Every major market crash in history has been followed by a recovery to new highs. The 2008 financial crisis cut the market in half. Within five years it had fully recovered and then doubled. COVID crashed the market 34% in March 2020. By August it was back. The people who sold at the bottom locked in devastating losses. The people who did nothing, or kept buying, came out ahead.

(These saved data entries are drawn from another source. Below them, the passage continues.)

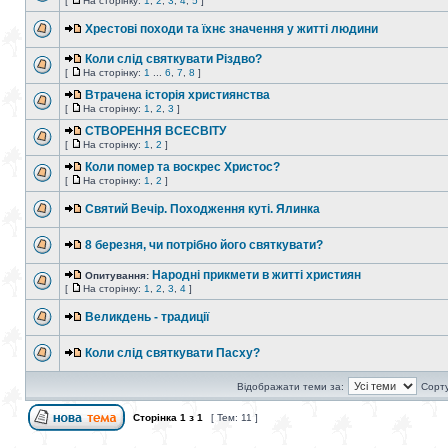
[
На сторінку:
1
,
2
,
3
,
4
,
5
]
Хрестові походи та їхнє значення у житті людини
Коли слід святкувати Різдво?
[
На сторінку:
1
...
6
,
7
,
8
]
Втрачена iсторiя християнства
[
На сторінку:
1
,
2
,
3
]
СТВОРЕННЯ ВСЕСВІТУ
[
На сторінку:
1
,
2
]
Коли помер та воскрес Христос?
[
На сторінку:
1
,
2
]
Святий Вечір. Походження куті. Ялинка
8 березня, чи потрібно його святкувати?
Народні прикмети в житті християн
Опитування:
[
На сторінку:
1
,
2
,
3
,
4
]
Великдень - традиції
Коли слід святкувати Пасху?
Відображати теми за:
Сорту
Сторінка
1
з
1
[ Тем: 11 ]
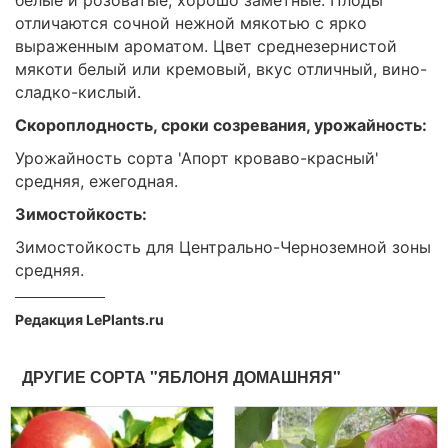
отличаются сочной нежной мякотью с ярко
выраженным ароматом. Цвет среднезернистой
мякоти белый или кремовый, вкус отличный, вино-
сладко-кислый.
Скороплодность, сроки созревания, урожайность:
Урожайность сорта 'Апорт кроваво-красный'
средняя, ежегодная.
Зимостойкость:
Зимостойкость для Центрально-Черноземной зоны
средняя.
Редакция LePlants.ru
ДРУГИЕ СОРТА "ЯБЛОНЯ ДОМАШНЯЯ"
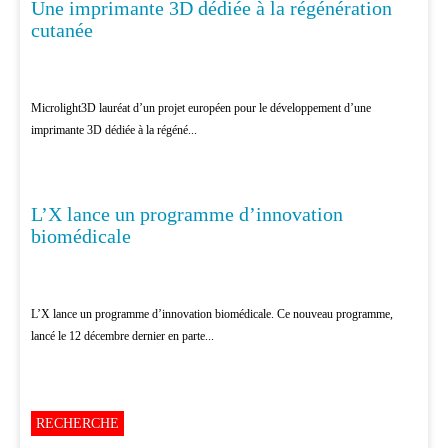
Une imprimante 3D dédiée à la régénération
RECHERCHE
cutanée
Microlight3D lauréat d’un projet européen pour le développement d’une
imprimante 3D dédiée à la régéné...
L’X lance un programme d’innovation
RECHERCHE
biomédicale
L’X lance un programme d’innovation biomédicale. Ce nouveau programme,
lancé le 12 décembre dernier en parte...
RECHERCHE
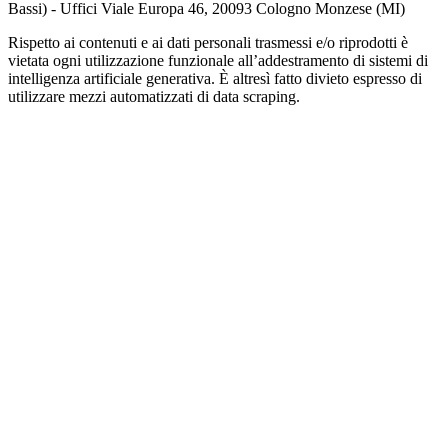
Bassi) - Uffici Viale Europa 46, 20093 Cologno Monzese (MI)
Rispetto ai contenuti e ai dati personali trasmessi e/o riprodotti è
vietata ogni utilizzazione funzionale all’addestramento di sistemi di
intelligenza artificiale generativa. È altresì fatto divieto espresso di
utilizzare mezzi automatizzati di data scraping.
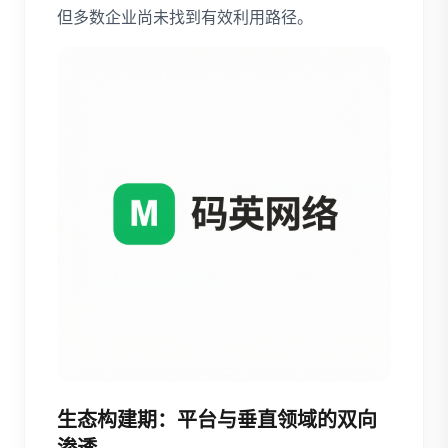
但多数企业尚未找到有效利用路径。
生态构建期：平台与垂直领域的双向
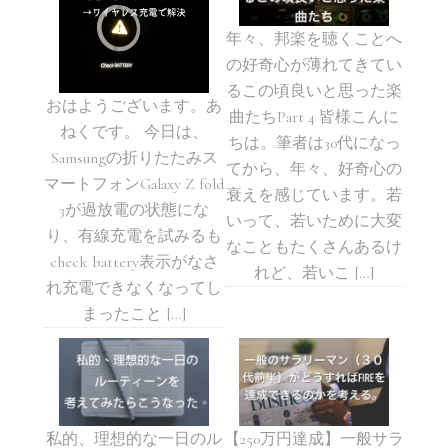
年々、邦楽を聴くことへ
の好奇心が薄れてきてい
るこの頃良いと思った楽
おはようございます。あ
曲たちPart 4 皆様こんに
ねくです。 今日は、
ちは。筆者は30代になっ
Samsungの折りたたみス
てから、年々、好奇心の
マートフォンGalaxy Z fold
衰えを感じています。若
3が過放電の状態にな
いって、若いために大変
り、有線充電を試みるも
なこともたくさんあるけ
check battery表示がなさ
れど、若いこ […]
れ充電できなくなってし
まったこと […]
私的、理想的な一日のル
【250万円達成】一般サラ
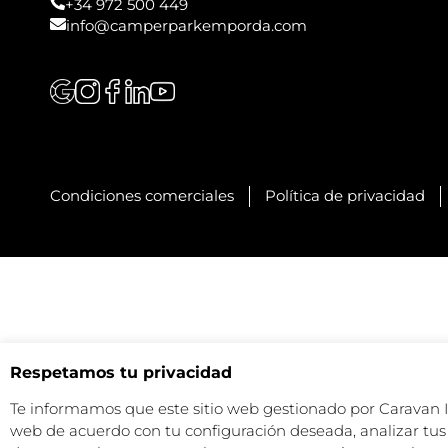
+34 972 500 449
info@camperparkemporda.com
Condiciones comerciales
Política de privacidad
Respetamos tu privacidad
Te informamos que este sitio web gestionado por Caravan Ind
web de acuerdo con tu configuración deseada, analizar tus 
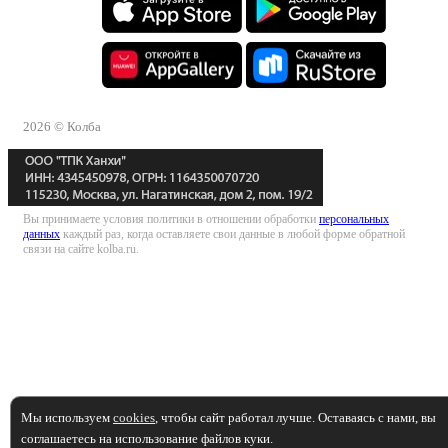
2026 © Колба
Вы принимаете условия политики в отношении обработки
персональных
данных
каждый раз, когда оставляете свои данные в любой форме обратной
связи на сайте kolba.ru.
Мы используем
cookies
, чтобы сайт работал лучше. Оставаясь с нами, вы
соглашаетесь на использование файлов куки.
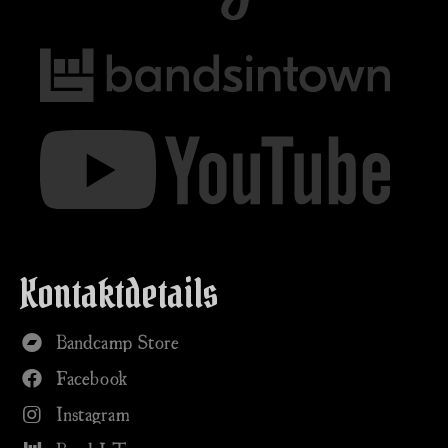
Kontaktdetails
Bandcamp Store
Facebook
Instagram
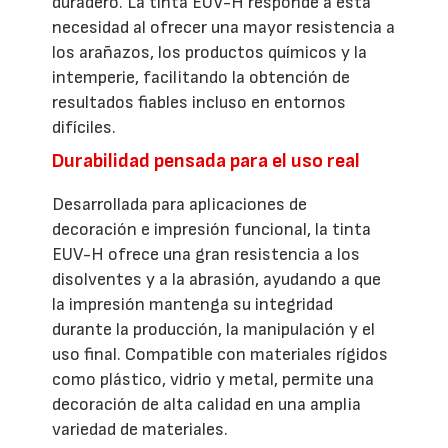
duradero. La tinta EUV-H responde a esta
necesidad al ofrecer una mayor resistencia a
los arañazos, los productos químicos y la
intemperie, facilitando la obtención de
resultados fiables incluso en entornos
difíciles.
Durabilidad pensada para el uso real
Desarrollada para aplicaciones de
decoración e impresión funcional, la tinta
EUV-H ofrece una gran resistencia a los
disolventes y a la abrasión, ayudando a que
la impresión mantenga su integridad
durante la producción, la manipulación y el
uso final. Compatible con materiales rígidos
como plástico, vidrio y metal, permite una
decoración de alta calidad en una amplia
variedad de materiales.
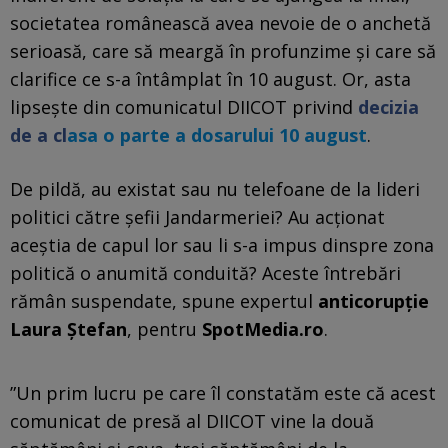
societatea românească avea nevoie de o anchetă
serioasă, care să meargă în profunzime și care să
clarifice ce s-a întâmplat în 10 august. Or, asta
lipsește din comunicatul DIICOT privind
decizia
de a cl
asa o parte a dosarului 10 august
.
De pildă, au existat sau nu telefoane de la lideri
politici către șefii Jandarmeriei? Au acționat
aceștia de capul lor sau li s-a impus dinspre zona
politică o anumită conduită? Aceste întrebări
rămân suspendate, spune expertul
anticorupție
Laura Ștefan
, pentru
SpotMedia.ro
.
”Un prim lucru pe care îl constatăm este că acest
comunicat de presă al DIICOT vine la două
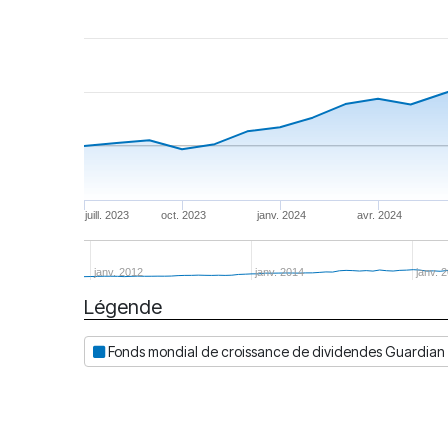
juill. 2023
oct. 2023
janv. 2024
avr. 2024
janv. 2012
janv. 2014
janv. 
Légende
Date
Fonds mondial de croissance de dividendes Guardian i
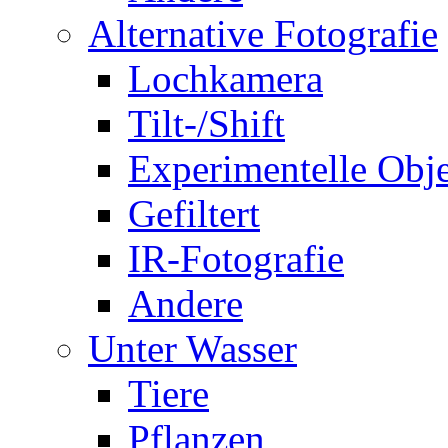
Alternative Fotografie
Lochkamera
Tilt-/Shift
Experimentelle Obje
Gefiltert
IR-Fotografie
Andere
Unter Wasser
Tiere
Pflanzen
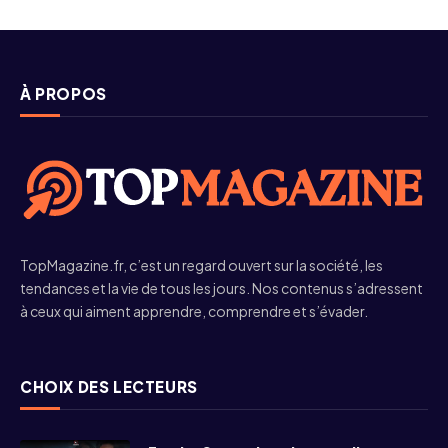
À PROPOS
TopMagazine.fr, c’est un regard ouvert sur la société, les
tendances et la vie de tous les jours. Nos contenus s’adressent
à ceux qui aiment apprendre, comprendre et s’évader.
CHOIX DES LECTEURS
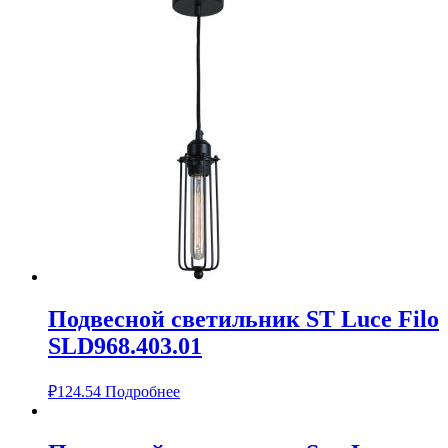
Подвесной светильник ST Luce Filo
SLD968.403.01
₽
124.54
Подробнее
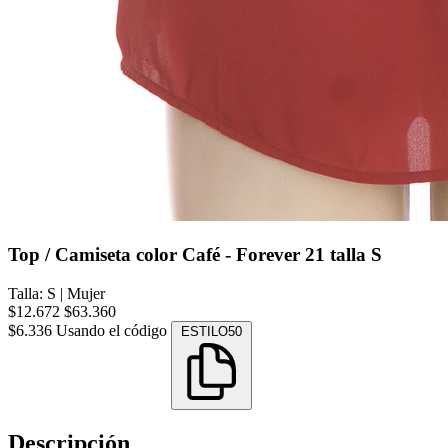
Top / Camiseta color Café - Forever 21 talla S
Talla: S
|
Mujer
$12.672
$63.360
$6.336
Usando el código
ESTILO50
Descripción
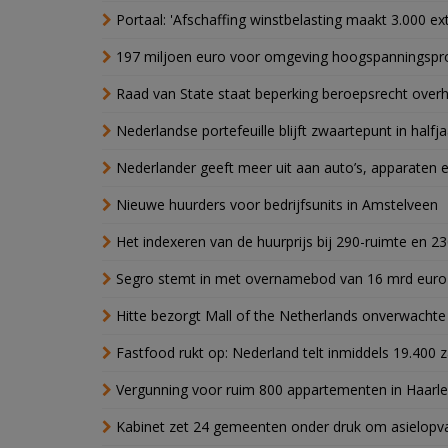
Portaal: 'Afschaffing winstbelasting maakt 3.000 e
197 miljoen euro voor omgeving hoogspanningspr
Raad van State staat beperking beroepsrecht over
Nederlandse portefeuille blijft zwaartepunt in halfja
Nederlander geeft meer uit aan auto’s, apparaten 
Nieuwe huurders voor bedrijfsunits in Amstelveen
Het indexeren van de huurprijs bij 290-ruimte en 2
Segro stemt in met overnamebod van 16 mrd euro
Hitte bezorgt Mall of the Netherlands onverwacht
Fastfood rukt op: Nederland telt inmiddels 19.400 
Vergunning voor ruim 800 appartementen in Haarlem
Kabinet zet 24 gemeenten onder druk om asielopva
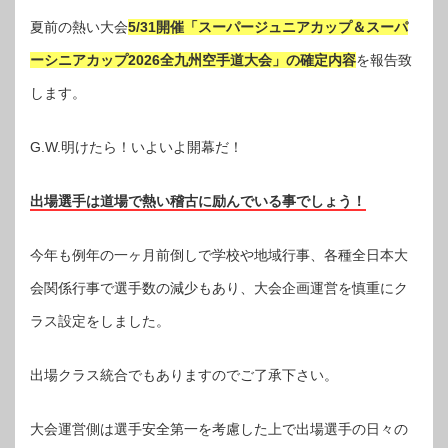
夏前の熱い大会
5/31開催「スーパージュニアカップ＆スーパ
ーシニアカップ2026全九州空手道大会」の確定内容
を報告致
します。
G.W.明けたら！いよいよ開幕だ！
出場選手は道場で熱い稽古に励んでいる事でしょう！
今年も例年の一ヶ月前倒しで学校や地域行事、各種全日本大
会関係行事で選手数の減少もあり、大会企画運営を慎重にク
ラス設定をしました。
出場クラス統合でもありますのでご了承下さい。
大会運営側は選手安全第一を考慮した上で出場選手の日々の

Your temperament matters more than your IQ. Warren Buffett has said this repeatedly, and the data backs him up. The investors who earn the best long-term returns aren’t the smartest. They’re the ones who don’t panic.

Dalbar, a financial research firm, tracks this. Their finding is consistent: the average equity fund investor earns significantly less than the funds they invest in. Not because the funds are bad. Because the investors buy after prices rise and sell after prices fall. The fund returns 10%. The investor earns 6%. The gap is entirely self-inflicted.

You avoid this by making the decision once and removing yourself from the equation. Automate your investments. Don’t watch financial news. Don’t check your balance during a downturn.

We talked about this in Why Invest at All: the biggest advantage individual investors have over professionals is patience. The freedom to do nothing when everything feels like it’s falling apart. Don’t give that advantage away the first time the market tests you.

Set up automatic investments. Every broker lets you schedule recurring purchases: $100 every two weeks, $500 on the first of the month, whatever fits your budget. Automate it so you never have to remember, never have to decide, never have to talk yourself into it during a scary month.

Then stop checking. Seriously. Uninstall the app if you have to. Checking your portfolio daily doesn’t make it grow faster. It just gives your brain more opportunities to do something stupid.

You’ve now completed the entire getting-started sequence. You know why investing beats saving. You have a brokerage account. You own your first index fund. The foundation is built.

The most important thing? You’ve already done it. The money is invested. Compounding has started. Go live your life.